#### Task item:
Pick out and copy each line below that contains the string "Camera". Case counts.

#### Data for processing:
━━━━━━━━━━━━━━━━
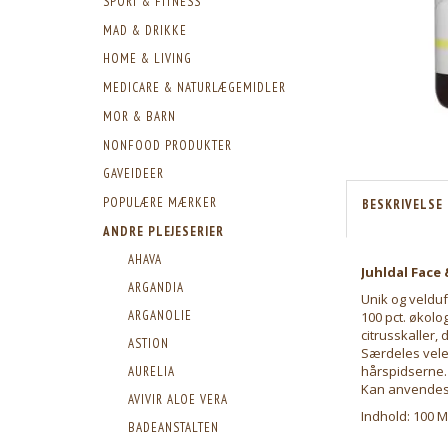
SPORT & FITNESS
MAD & DRIKKE
HOME & LIVING
MEDICARE & NATURLÆGEMIDLER
MOR & BARN
NONFOOD PRODUKTER
GAVEIDEER
POPULÆRE MÆRKER
BESKRIVELSE
ANDRE PLEJESERIER
AHAVA
Juhldal Face 
ARGANDIA
Unik og velduf
ARGANOLIE
100 pct. økolo
citrusskaller,
ASTION
Særdeles vele
hårspidserne.
AURELIA
Kan anvendes 
AVIVIR ALOE VERA
Indhold: 100 M
BADEANSTALTEN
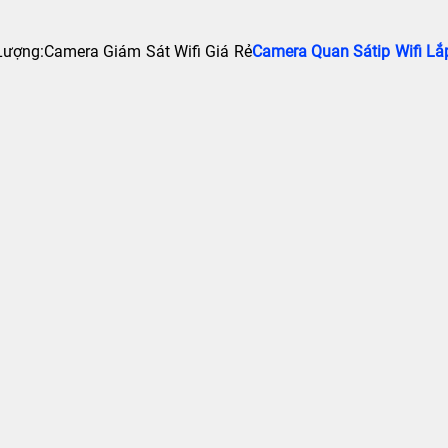
ượng:Camera Giám Sát Wifi Giá Rẻ
Camera Quan Sátip Wifi L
━━━━━━━━━━━━━━━━
#### Your response:
ượng:Camera Giám Sát Wifi Giá Rẻ
Camera Quan Sátip Wifi L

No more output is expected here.